El abogado Raúl Figueroa sucedió a Cubillos. Tuvo un año para consensuar con los profesores las condiciones del regreso a clases presenciales. En cambio, se convirtió en un llanero solitario que intentaba imponer medidas unilaterales. Su estilo hizo crisis el 1 de octubre, cuando convocó a las cámaras de televisión a Pirque para una “vuelta a clases” a la que no llegaron los alumnos.
Lamentablemente, la directiva del Colegio de Profesores no ha estado a la altura del desafío.
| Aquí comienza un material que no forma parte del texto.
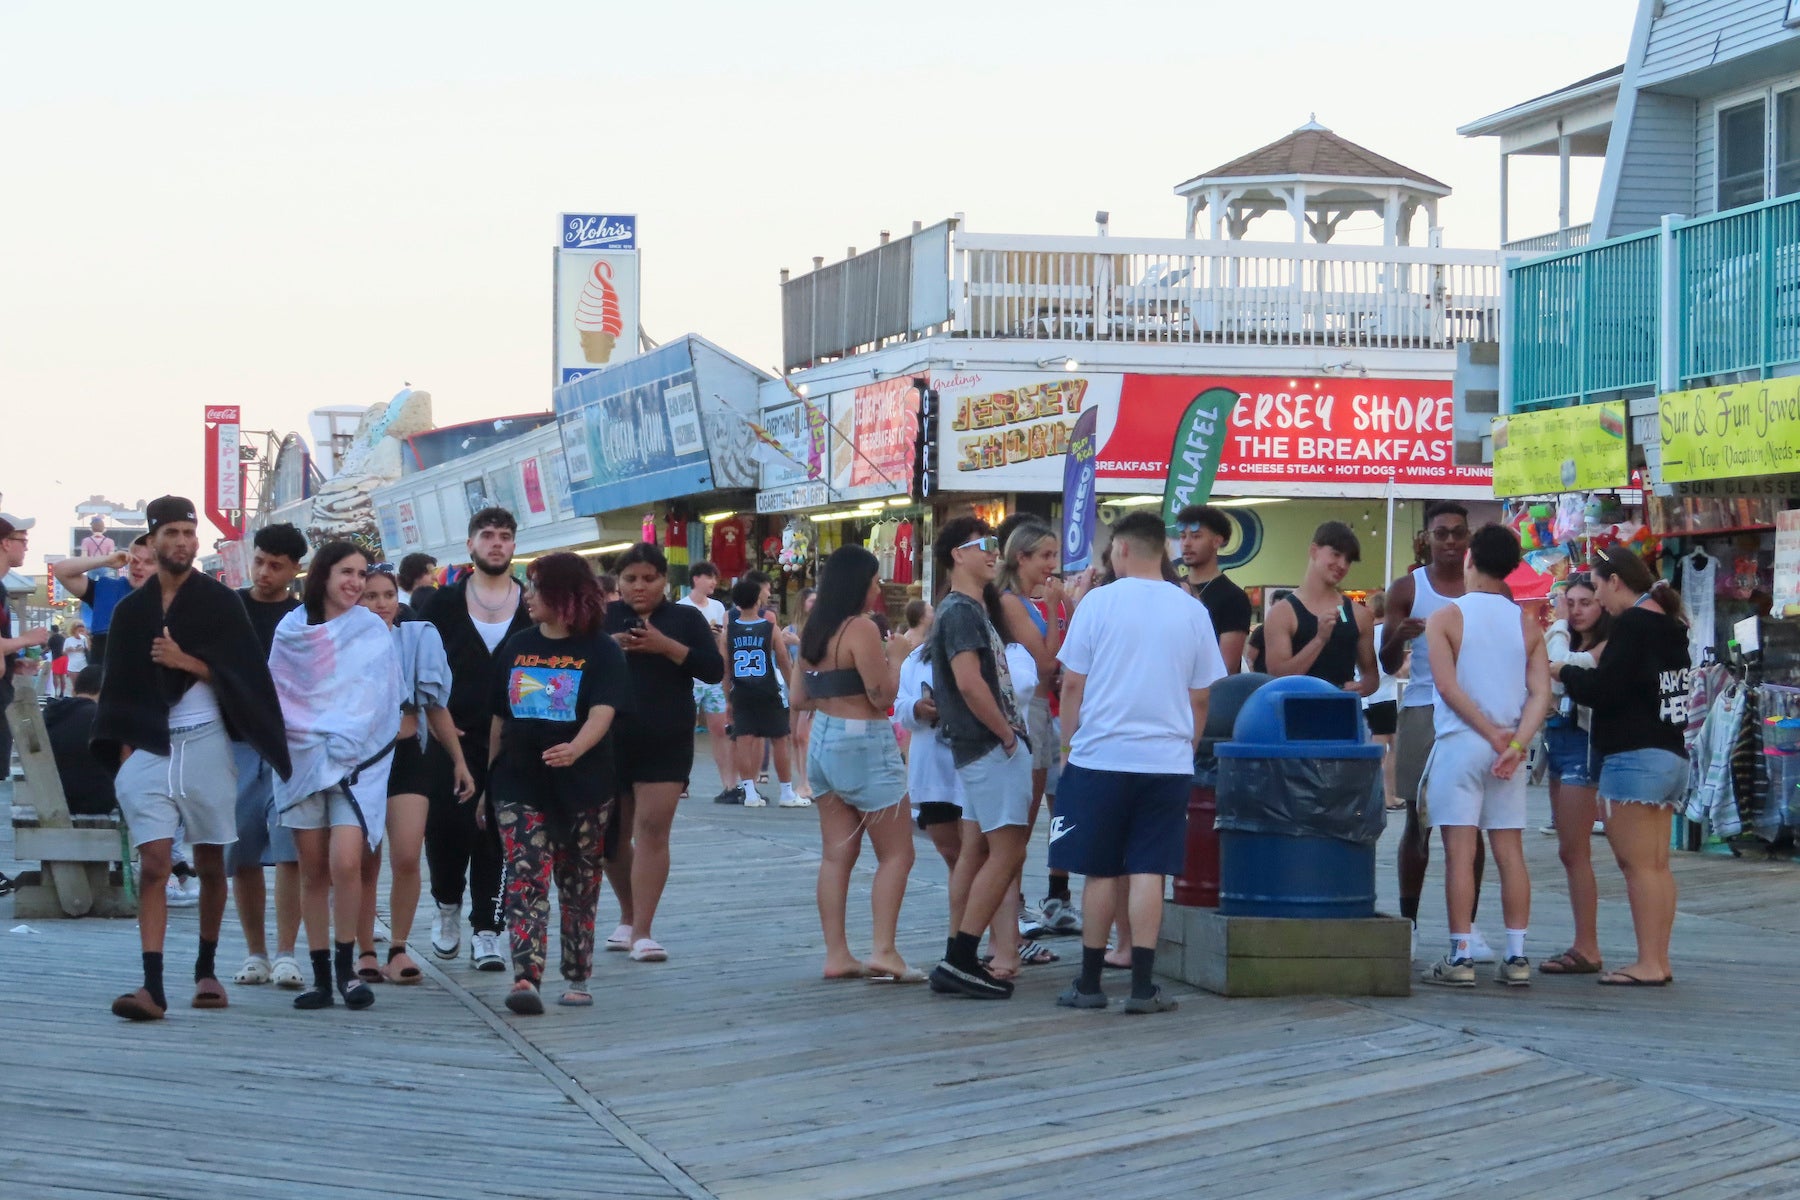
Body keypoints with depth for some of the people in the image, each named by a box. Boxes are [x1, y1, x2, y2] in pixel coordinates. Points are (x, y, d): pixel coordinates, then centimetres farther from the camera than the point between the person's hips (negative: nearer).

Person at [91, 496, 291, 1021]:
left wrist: (186, 661, -15)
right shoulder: (131, 610, 11)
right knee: (153, 864, -9)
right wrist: (123, 750, 3)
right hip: (148, 750, 1)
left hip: (205, 745, -1)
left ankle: (206, 970, 22)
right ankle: (152, 987, -16)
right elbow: (119, 687, 12)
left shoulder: (220, 601, 4)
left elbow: (242, 673, -2)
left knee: (210, 863, 6)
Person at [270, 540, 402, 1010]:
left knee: (345, 863, -17)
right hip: (302, 759, 2)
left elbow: (378, 703, 1)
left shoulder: (373, 632, 4)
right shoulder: (291, 631, 9)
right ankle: (320, 976, 9)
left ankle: (346, 967, -3)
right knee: (312, 870, 3)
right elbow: (275, 694, 13)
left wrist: (339, 749, -6)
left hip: (356, 762, -2)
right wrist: (306, 740, 1)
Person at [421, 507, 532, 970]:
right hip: (452, 737, 0)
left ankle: (486, 931, 5)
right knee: (445, 825, -3)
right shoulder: (444, 603, 5)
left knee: (495, 834, -1)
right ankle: (447, 905, 23)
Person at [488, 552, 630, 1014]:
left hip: (583, 788, -2)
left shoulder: (600, 651, -4)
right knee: (525, 880, -11)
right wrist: (488, 777, 11)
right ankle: (526, 979, -21)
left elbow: (603, 712, -18)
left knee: (579, 886, 8)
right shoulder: (517, 647, 10)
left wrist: (576, 748, -37)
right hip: (520, 787, 2)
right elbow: (500, 719, 14)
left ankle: (577, 977, 20)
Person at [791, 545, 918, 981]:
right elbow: (883, 695, -17)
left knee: (836, 854, 9)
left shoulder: (815, 630, 10)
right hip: (863, 745, -8)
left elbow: (798, 698, 13)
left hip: (823, 740, 8)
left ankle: (837, 954, 9)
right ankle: (883, 950, -11)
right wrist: (896, 656, -1)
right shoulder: (861, 629, -15)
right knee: (896, 853, -2)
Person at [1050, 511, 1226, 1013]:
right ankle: (1142, 985, -2)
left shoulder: (1098, 602, -4)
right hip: (1167, 760, 2)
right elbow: (1201, 698, 9)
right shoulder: (1192, 611, 4)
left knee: (1101, 872, 6)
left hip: (1100, 758, -2)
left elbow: (1072, 684, -1)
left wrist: (1072, 742, 11)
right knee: (1149, 872, 1)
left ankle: (1090, 982, 12)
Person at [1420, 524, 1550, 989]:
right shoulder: (1527, 624, 8)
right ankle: (1516, 957, 5)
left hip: (1460, 743, -4)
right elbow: (1540, 693, -2)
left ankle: (1460, 957, -6)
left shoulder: (1445, 618, -4)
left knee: (1460, 851, -4)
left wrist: (1492, 735, -10)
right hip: (1508, 749, 4)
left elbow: (1447, 685, -13)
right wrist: (1515, 744, -10)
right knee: (1510, 852, 6)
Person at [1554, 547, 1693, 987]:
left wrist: (1563, 672, 1)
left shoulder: (1633, 624, -13)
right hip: (1672, 757, 10)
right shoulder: (1670, 627, 15)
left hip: (1635, 757, -10)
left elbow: (1601, 690, -15)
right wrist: (1589, 671, 15)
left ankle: (1649, 963, -9)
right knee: (1657, 865, 10)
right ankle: (1659, 959, 11)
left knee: (1638, 864, -8)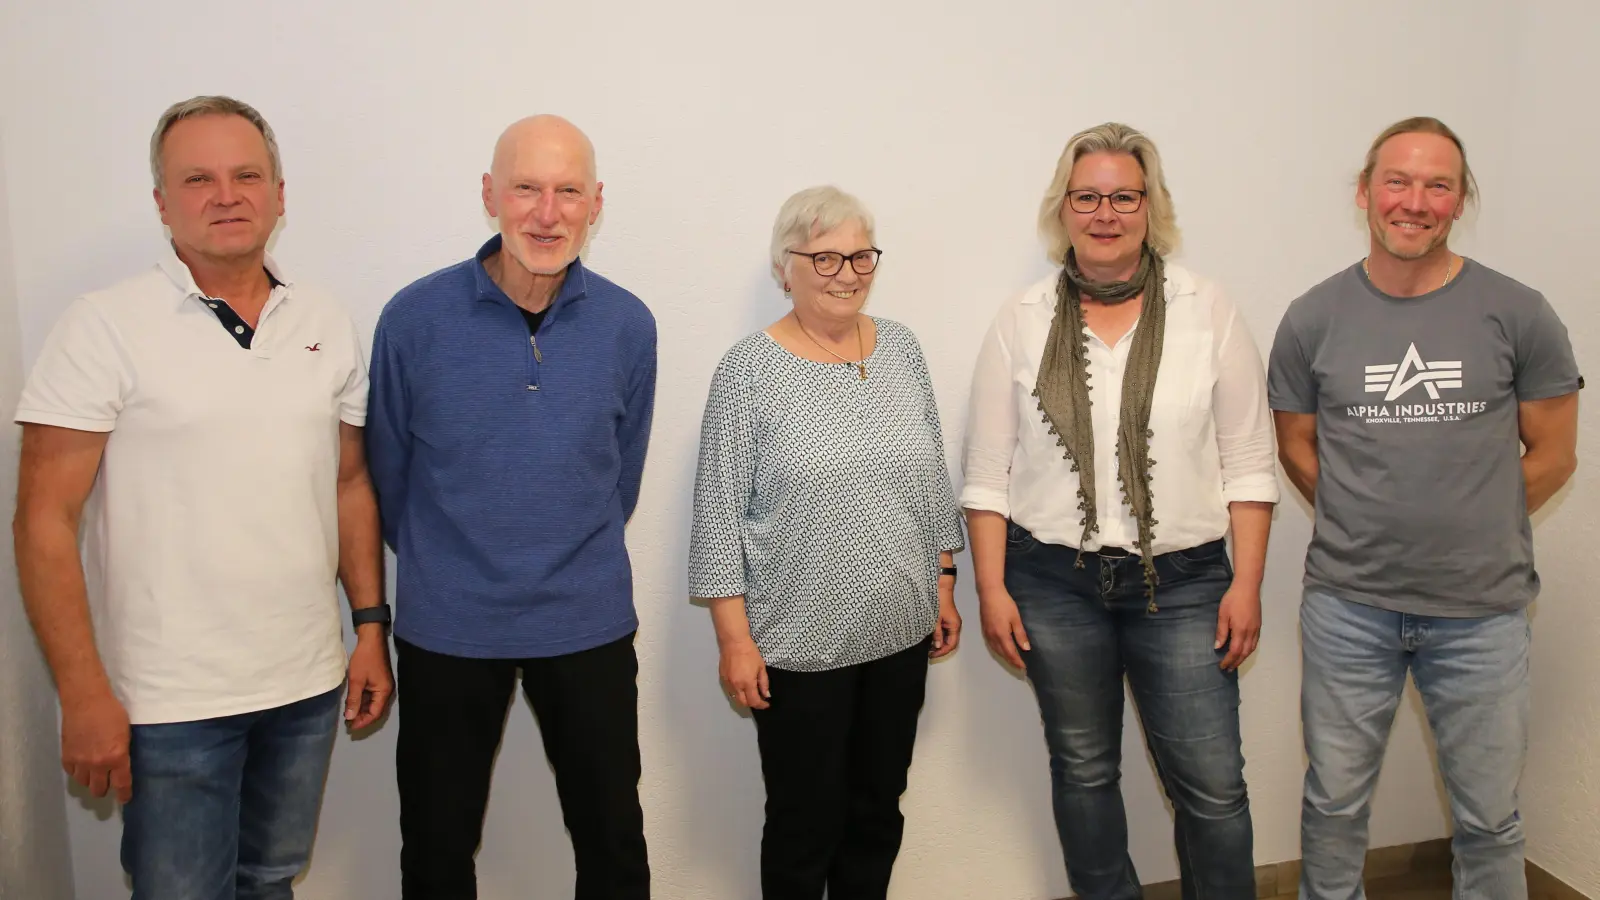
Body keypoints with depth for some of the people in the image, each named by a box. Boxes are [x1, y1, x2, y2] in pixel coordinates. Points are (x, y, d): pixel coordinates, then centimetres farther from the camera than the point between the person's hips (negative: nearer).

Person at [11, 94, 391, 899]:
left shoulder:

En vez de trabajar en medidas realistas, han planteado una escalada de objeciones cada vez más extremas, desde que las comunas deban estar en Fase 5 hasta que “no queremos atiborrar el transporte público”.
El daño a los niños y adolescentes es inconmensurable: aumento de la brecha entre colegios ricos y pobres, deserción escolar, problemas de salud mental, y aprendizaje irremediablemente perdido en hogares en que las “clases virtuales” son un imposible.
La Unesco señala que el retorno a las aulas en Chile es “factible y urgente”. Unicef advierte del riesgo de una “generación perdida” si no se reabren las escuelas. Stephan Fraser, director de la Education Endowment Foundation, calcula que la brecha entre los niños más y menos aventajados puede ensancharse hasta un 75% más. La Defensora de la Niñez advierte que “la no presencialidad está afectando de manera más brutal a quienes son los más vulnerables del país”. El sueño de tener un país con oportunidades más igualitarias se aleja cada día que los niños chilenos pasan fuera de las aulas.
Mientras el ministro Palacios asegura que “me han contactado una serie de profesores para darme apoyo”. Es que lo que dijo no fue una falta de respeto, ni una mala educación: “Lo que he hecho es darle voz a los que no tienen voz, a los que no pueden opinar y en Chile tenemos que construir un país en que todos tengan voz”.
Los profesores chilenos no tienen el sueldo, el reconocimiento ni las condiciones laborales que merecen. Y desde esta semana, además tienen un nuevo vocero, uno que no eligieron, pero que les ahorra la molestia de tener que opinar ellos mismos: el ministro de Economía.